Yerel yönetimlerde yaptığımız araştırmada ne Hatay Büyükşehir Belediyesinin ne de ilçe belediyelerin hiçbir hazırlığının olmadığı hatta gündemlerinde bile olmadığı anlaşılıyor. AKUT’un 26 ilde yaptığı araştırmada toplumun % 55’inin depreme hiçbir hazırlığının olmadığını gösteriyor. Bu araştırmaya katılanların % 58’i yaşadıkları yerde ”acil durum toplanma alanı olmadığını” belirtmiştir. Yani toplumun da bu konu da bir hazırlığı yok. Bugün deprem olsa planımız nedir? Ne yapmalıyız? Nasıl davranmalıyız? Nerede toplanmalıyız? Nasıl organize olmalıyız? sorularına yanıt verebilen çok az.

Hatay’daki deprem toplanma alanları ve stratejik tesisler:
İstanbul’da sürekli gündemde olan ”deprem toplanma alanları”nın Hatay’daki durumuna bir göz atalım. Deprem toplanma alanlarının neresi olduğunu ancak e-devlet üzerinden öğrenebiliyorsunuz. Yani şiddetli bir depremden sonra internetinizden (tabi internet kalırsa) e-devlet sayfanıza girip nerede toplanmanız gerektiğini öğrenmeniz gerekiyor. Bu toplanma alanlarının büyük bir kısmı ”afad deprem haritasına” göre ya fay hatlarının üzerinde ya da fay hattının çok yakınında görünüyor. Bu deprem alanlarını ivedilikle elden geçirilip yenilenmesi gerekmektedir.

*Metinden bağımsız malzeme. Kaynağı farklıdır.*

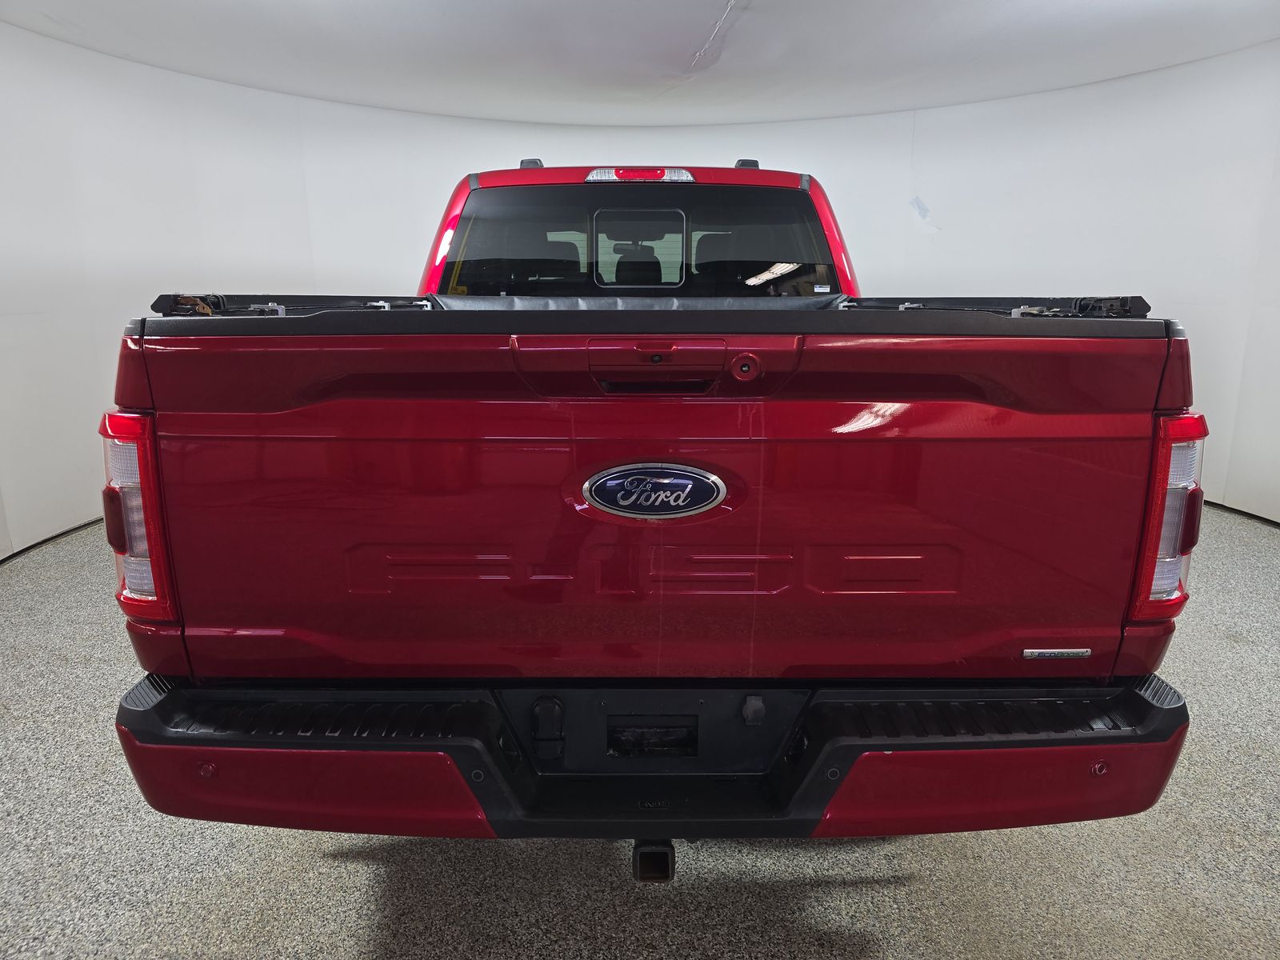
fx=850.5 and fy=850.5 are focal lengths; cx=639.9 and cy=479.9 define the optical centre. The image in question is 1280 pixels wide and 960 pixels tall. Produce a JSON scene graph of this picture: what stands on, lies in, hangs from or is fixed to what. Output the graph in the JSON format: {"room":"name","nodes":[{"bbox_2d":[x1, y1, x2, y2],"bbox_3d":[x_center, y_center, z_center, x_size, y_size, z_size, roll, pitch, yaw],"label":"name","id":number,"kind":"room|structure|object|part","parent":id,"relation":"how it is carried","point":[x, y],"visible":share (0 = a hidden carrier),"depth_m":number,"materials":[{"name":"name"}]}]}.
{"room":"garage","nodes":[
{"label":"garage","id":0,"kind":"room"},
{"bbox_2d":[0,20,1279,562],"bbox_3d":[0.159,-1.121,4.893,8.319,2.555,3.033,0,13,0],"label":"wall","id":1,"kind":"structure","parent":0,"point":[979,267],"depth_m":4.92,"materials":[{"name":"white paint"}]},
{"bbox_2d":[0,516,104,563],"bbox_3d":[-2.842,0.259,4.292,0.266,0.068,3.884,0,13,0],"label":"baseboard","id":2,"kind":"structure","parent":1,"relation":"attached to","point":[19,552],"depth_m":4.13,"materials":[{"name":"black"}]},
{"bbox_2d":[1199,498,1279,528],"bbox_3d":[3.218,0.147,4.759,0.401,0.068,3.802,0,13,0],"label":"baseboard","id":3,"kind":"structure","parent":1,"relation":"attached to","point":[1244,512],"depth_m":4.61,"materials":[{"name":"black"}]},
{"bbox_2d":[0,506,1279,959],"bbox_3d":[0.136,0.708,2.727,7.202,0.105,6.809,0,13,0],"label":"floor","id":4,"kind":"structure","parent":0,"point":[300,862],"depth_m":1.89,"materials":[{"name":"grey concrete"}]},
{"bbox_2d":[108,145,1204,865],"bbox_3d":[0.046,-0.159,2.783,1.936,1.574,3.084,0,13,0],"label":"pickup truck","id":5,"kind":"object","parent":4,"relation":"on","point":[905,579],"visible":0.96,"depth_m":1.52,"materials":[{"name":"red metal"}]},
{"bbox_2d":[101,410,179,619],"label":"left tail light","id":6,"kind":"object","parent":5,"relation":"attached to","point":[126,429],"visible":0.36,"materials":[{"name":"red plastic"}]},
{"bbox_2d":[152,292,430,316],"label":"bed rail","id":7,"kind":"object","parent":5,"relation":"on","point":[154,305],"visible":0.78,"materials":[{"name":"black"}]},
{"bbox_3d":[-0.018,-0.815,3.066,0.302,0.225,0.105,0,13,0],"label":"window","id":8,"kind":"part","parent":5,"relation":"part of","materials":[{"name":"black glass"}]},
{"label":"headrest","id":9,"kind":"part","parent":5,"relation":"part of","materials":[{"name":"black"}]},
{"bbox_3d":[-0.036,-0.798,2.961,1.440,0.388,0.511,0,13,0],"label":"window","id":10,"kind":"part","parent":5,"relation":"part of","materials":[{"name":"black glass"}]},
{"bbox_2d":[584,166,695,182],"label":"brake light","id":11,"kind":"object","parent":5,"relation":"attached to","point":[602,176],"visible":0.87,"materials":[{"name":"plastic"}]},
{"bbox_3d":[0.116,0.424,1.913,2.234,0.151,1.124,0,13,0],"label":"bumper","id":12,"kind":"part","parent":5,"relation":"part of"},
{"bbox_2d":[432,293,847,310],"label":"tonneau cover","id":13,"kind":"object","parent":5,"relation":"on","point":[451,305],"visible":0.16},
{"bbox_2d":[580,462,727,518],"bbox_3d":[0.019,0.018,1.401,0.255,0.098,0.023,0,13,0],"label":"emblem","id":14,"kind":"object","parent":5,"relation":"attached to","point":[711,480],"visible":0.95,"depth_m":1.39,"materials":[{"name":"metal"}]},
{"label":"tailgate handle","id":15,"kind":"part","parent":5,"relation":"part of","materials":[{"name":"red metal"}]},
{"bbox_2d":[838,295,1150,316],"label":"bed rail","id":16,"kind":"object","parent":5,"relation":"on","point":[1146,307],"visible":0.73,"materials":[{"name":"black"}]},
{"bbox_2d":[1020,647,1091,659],"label":"badge","id":17,"kind":"object","parent":5,"relation":"attached to","point":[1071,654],"visible":0.95,"depth_m":1.53,"materials":[{"name":"silver metal"}]},
{"bbox_2d":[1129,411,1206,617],"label":"right tail light","id":18,"kind":"object","parent":5,"relation":"attached to","point":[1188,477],"visible":0.56,"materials":[{"name":"red plastic"}]},
{"bbox_2d":[0,0,1279,126],"bbox_3d":[0.084,-1.886,2.971,6.977,0.121,6.574,0,13,0],"label":"ceiling","id":19,"kind":"structure","parent":0,"point":[263,4],"depth_m":4.11,"materials":[{"name":"white paint"}]}
]}

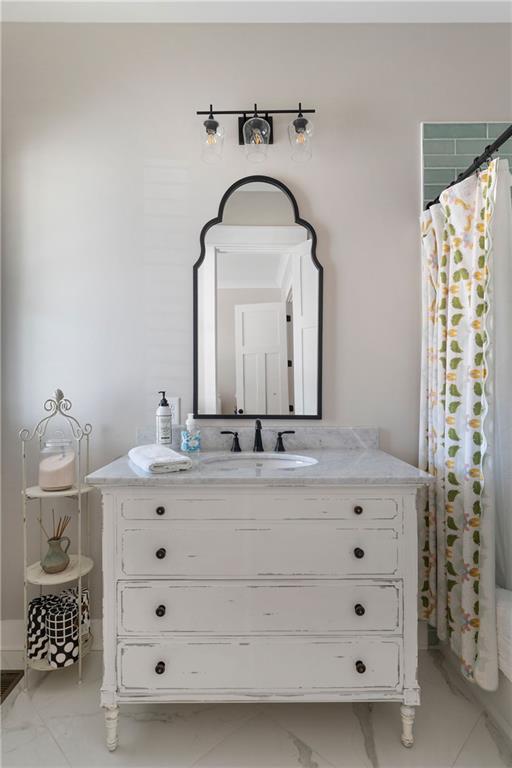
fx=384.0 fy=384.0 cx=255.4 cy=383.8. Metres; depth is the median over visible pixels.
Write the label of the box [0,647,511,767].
floor
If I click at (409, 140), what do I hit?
wall
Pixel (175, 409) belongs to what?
wall socket
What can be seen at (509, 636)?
bathtub
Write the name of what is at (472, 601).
shower curtain
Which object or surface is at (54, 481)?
glass jar
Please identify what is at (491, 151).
curtain rod
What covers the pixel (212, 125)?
vanity light
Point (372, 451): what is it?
countertop
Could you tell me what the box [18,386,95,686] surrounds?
corner shelf
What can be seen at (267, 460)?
sink
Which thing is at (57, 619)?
rolled towel
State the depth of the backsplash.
1.73 m
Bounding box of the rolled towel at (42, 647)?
[27,595,53,661]
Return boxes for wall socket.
[167,397,179,424]
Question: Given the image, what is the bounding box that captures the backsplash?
[136,426,378,449]
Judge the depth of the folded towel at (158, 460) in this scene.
1.30 m
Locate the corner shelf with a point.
(79, 559)
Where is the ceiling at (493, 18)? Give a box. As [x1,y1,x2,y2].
[0,1,511,22]
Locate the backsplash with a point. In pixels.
(309, 442)
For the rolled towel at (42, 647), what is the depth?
1.52 m
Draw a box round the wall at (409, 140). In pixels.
[0,21,511,641]
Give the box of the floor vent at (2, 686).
[0,669,23,704]
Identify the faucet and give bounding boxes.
[218,419,294,452]
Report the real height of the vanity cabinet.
1.031 m
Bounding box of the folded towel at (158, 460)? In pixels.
[127,443,191,473]
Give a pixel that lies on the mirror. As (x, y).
(227, 380)
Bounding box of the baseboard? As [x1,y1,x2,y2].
[0,619,99,667]
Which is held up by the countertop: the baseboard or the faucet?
the faucet
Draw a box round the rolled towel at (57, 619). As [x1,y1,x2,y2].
[46,598,79,667]
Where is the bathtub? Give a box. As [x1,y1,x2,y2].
[496,585,511,682]
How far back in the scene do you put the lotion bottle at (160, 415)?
1.66 m
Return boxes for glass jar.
[38,435,75,490]
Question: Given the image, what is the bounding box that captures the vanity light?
[197,102,315,162]
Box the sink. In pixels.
[202,452,317,469]
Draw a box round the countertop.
[84,444,432,486]
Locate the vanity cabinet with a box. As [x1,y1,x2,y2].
[89,474,427,753]
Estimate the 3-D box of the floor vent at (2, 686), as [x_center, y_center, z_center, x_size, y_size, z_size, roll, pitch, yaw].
[-1.028,1.195,1.470,0.144,0.006,0.267,0,0,0]
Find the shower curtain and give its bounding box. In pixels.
[418,155,501,692]
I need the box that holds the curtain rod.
[424,123,511,206]
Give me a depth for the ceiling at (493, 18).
1.69 m
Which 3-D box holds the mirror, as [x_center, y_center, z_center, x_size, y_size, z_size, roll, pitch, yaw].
[0.014,-0.382,1.739,0.588,1.079,0.024,0,0,0]
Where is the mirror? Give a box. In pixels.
[194,175,322,419]
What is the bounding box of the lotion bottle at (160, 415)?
[156,391,171,445]

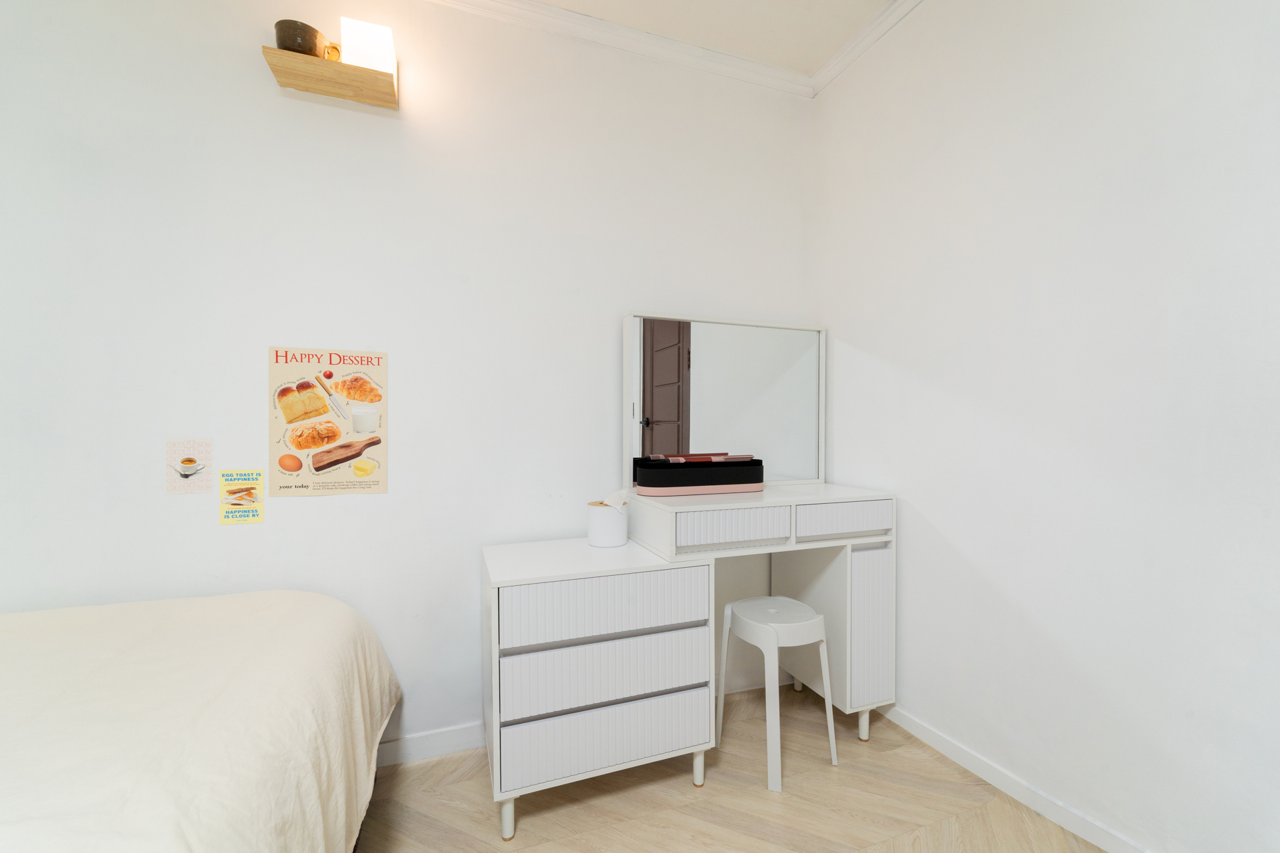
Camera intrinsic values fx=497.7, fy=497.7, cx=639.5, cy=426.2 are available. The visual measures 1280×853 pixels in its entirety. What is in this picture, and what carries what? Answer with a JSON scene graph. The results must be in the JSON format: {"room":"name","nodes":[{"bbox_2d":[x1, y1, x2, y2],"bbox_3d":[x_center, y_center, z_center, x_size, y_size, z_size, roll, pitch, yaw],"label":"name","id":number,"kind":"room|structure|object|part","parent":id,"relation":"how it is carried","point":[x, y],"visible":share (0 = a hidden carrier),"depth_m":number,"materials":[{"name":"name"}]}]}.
{"room":"bedroom","nodes":[
{"label":"bedroom","id":0,"kind":"room"},
{"bbox_2d":[0,0,815,763],"bbox_3d":[-0.909,-0.199,1.803,3.859,2.779,0.138,0,0,-20],"label":"back wall","id":1,"kind":"structure","parent":0,"point":[244,541],"depth_m":1.71,"materials":[{"name":"white paint"}]},
{"bbox_2d":[164,438,212,493],"bbox_3d":[-1.393,0.124,1.537,0.114,0.166,0.004,0,0,-20],"label":"picture","id":2,"kind":"object","parent":1,"relation":"attached to","point":[189,466],"visible":0.99,"depth_m":1.54},
{"bbox_2d":[219,468,264,524],"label":"poster","id":3,"kind":"object","parent":1,"relation":"attached to","point":[254,516],"visible":0.99,"depth_m":1.58,"materials":[{"name":"yellow paper"}]},
{"bbox_2d":[268,346,389,496],"bbox_3d":[-1.057,-0.013,1.701,0.354,0.502,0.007,0,0,-20],"label":"poster","id":4,"kind":"object","parent":1,"relation":"attached to","point":[334,436],"visible":0.99,"depth_m":1.70,"materials":[{"name":"paper"}]},
{"bbox_2d":[261,44,398,108],"bbox_3d":[-0.988,-1.131,1.613,0.356,0.061,0.146,0,0,-20],"label":"wall shelf","id":5,"kind":"object","parent":1,"relation":"attached to","point":[354,73],"visible":0.93,"depth_m":1.59,"materials":[{"name":"brown wood"}]},
{"bbox_2d":[273,18,324,56],"bbox_3d":[-1.078,-1.186,1.576,0.128,0.097,0.127,0,0,-20],"label":"dark cup","id":6,"kind":"object","parent":5,"relation":"on","point":[287,23],"visible":0.79,"depth_m":1.53,"materials":[{"name":"brown ceramic"}]},
{"bbox_2d":[321,41,342,61],"bbox_3d":[-1.000,-1.194,1.625,0.066,0.089,0.063,0,0,-20],"label":"ornament","id":7,"kind":"object","parent":5,"relation":"on","point":[331,51],"visible":0.54,"depth_m":1.60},
{"bbox_2d":[339,17,395,74],"bbox_3d":[-0.904,-1.235,1.661,0.150,0.151,0.108,0,0,-20],"label":"table lamp","id":8,"kind":"object","parent":5,"relation":"on","point":[357,41],"visible":0.83,"depth_m":1.61,"materials":[{"name":"white"}]},
{"bbox_2d":[374,721,487,768],"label":"baseboard","id":9,"kind":"structure","parent":1,"relation":"attached to","point":[434,750],"depth_m":1.77,"materials":[{"name":"white paint"}]},
{"bbox_2d":[425,0,809,96],"bbox_3d":[-0.438,-1.572,0.242,4.074,0.079,3.046,0,0,-20],"label":"crown molding","id":10,"kind":"structure","parent":1,"relation":"attached to","point":[532,6],"depth_m":2.01,"materials":[{"name":"white paint"}]},
{"bbox_2d":[521,0,896,72],"bbox_3d":[-0.193,-1.646,0.181,3.825,0.111,3.854,0,0,-20],"label":"ceiling","id":11,"kind":"structure","parent":0,"point":[877,1],"depth_m":1.97,"materials":[{"name":"white paint"}]},
{"bbox_2d":[356,684,1100,852],"bbox_3d":[-0.328,1.234,0.322,3.806,0.098,3.352,0,0,-20],"label":"floor","id":12,"kind":"structure","parent":0,"point":[687,807],"depth_m":1.55,"materials":[{"name":"beige wood"}]},
{"bbox_2d":[0,589,399,852],"bbox_3d":[-1.249,0.832,0.487,1.600,0.688,1.987,0,0,-20],"label":"bed","id":13,"kind":"object","parent":12,"relation":"on","point":[329,623],"visible":1,"depth_m":0.94,"materials":[{"name":"fabric"}]},
{"bbox_2d":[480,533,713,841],"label":"chest of drawers","id":14,"kind":"object","parent":12,"relation":"on","point":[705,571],"visible":0.97,"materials":[{"name":"white"}]},
{"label":"leg","id":15,"kind":"part","parent":14,"relation":"part of","materials":[{"name":"white"}]},
{"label":"drawer","id":16,"kind":"part","parent":14,"relation":"part of","materials":[{"name":"white"}]},
{"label":"drawer","id":17,"kind":"part","parent":14,"relation":"part of","materials":[{"name":"white"}]},
{"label":"drawer","id":18,"kind":"part","parent":14,"relation":"part of","materials":[{"name":"white"}]},
{"bbox_2d":[586,499,627,547],"bbox_3d":[-0.117,0.327,1.818,0.143,0.194,0.141,0,0,-20],"label":"tissue box","id":19,"kind":"object","parent":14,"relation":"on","point":[607,543],"visible":0.98,"depth_m":1.76,"materials":[{"name":"white plastic"}]},
{"bbox_2d":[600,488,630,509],"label":"tissue","id":20,"kind":"object","parent":19,"relation":"in","point":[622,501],"visible":0.73,"depth_m":1.78,"materials":[{"name":"white paper"}]},
{"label":"leg","id":21,"kind":"part","parent":14,"relation":"part of","materials":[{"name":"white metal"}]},
{"bbox_2d":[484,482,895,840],"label":"dressing table","id":22,"kind":"object","parent":12,"relation":"on","point":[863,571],"visible":0.98,"depth_m":1.57,"materials":[{"name":"white wood"}]},
{"bbox_2d":[634,454,765,494],"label":"hair styler case","id":23,"kind":"object","parent":22,"relation":"on","point":[745,481],"visible":0.99,"depth_m":1.82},
{"bbox_2d":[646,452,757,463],"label":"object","id":24,"kind":"object","parent":23,"relation":"on","point":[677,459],"visible":0.61,"depth_m":1.84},
{"bbox_2d":[624,312,824,488],"bbox_3d":[0.384,-0.097,2.098,0.916,0.711,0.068,0,0,-20],"label":"mirror","id":25,"kind":"object","parent":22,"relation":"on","point":[662,414],"visible":0.96,"depth_m":2.08,"materials":[{"name":"white mirror"}]},
{"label":"leg","id":26,"kind":"part","parent":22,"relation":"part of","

Yeni devlet hastahanesi, yeni stadyum, havaalanının ”afad deprem haritasına” göre konumlarına bakacak olursak fay kırıklarının ortasında yer alıyorlar.13 ağustos 1822’deki şiddetli depremin etkilerine bakarsak Amik ovasında zeminde sıvılaşma olduğunu görürüz. Yani zeminin çökme riski çok yüksek. Şiddetli bir depremden sonra bu tesisler kullanılamaz hale gelirse bir B planı var mı?

ÖNERİLER:
1-Hatay Büyükşehir Belediyesi başta olmak üzere, ilçe belediyeleri de şiddetli bir depremden hemen sonra faaliyete geçecek arama kurtarma ekipleri kurulmalıdır.
2-Deprem istasyonları kurulmalıdır. Bunların içinde arama kurtarma ve ilk yardım malzemeleri bulunmalıdır.
3-Toplanma alanları yeniden düzenlenmelidir.
4-Toplanma alanlarının neresi olduğu tabelalarla belirtilmelidir. Bu tabelalarda gerekirse bilgilendirme notları olmalıdır.
5-Bu konularda toplum mutlaka bilinçlendirilmelidir. Gerekirse ev ev dolaşıp yapılmalıdır.
Bu maddeleri çoğaltmak mümkün ama biz burdan başlasak arkası gelir zaten. Umarım buradan sesimizi yetkililere duyurabiliriz.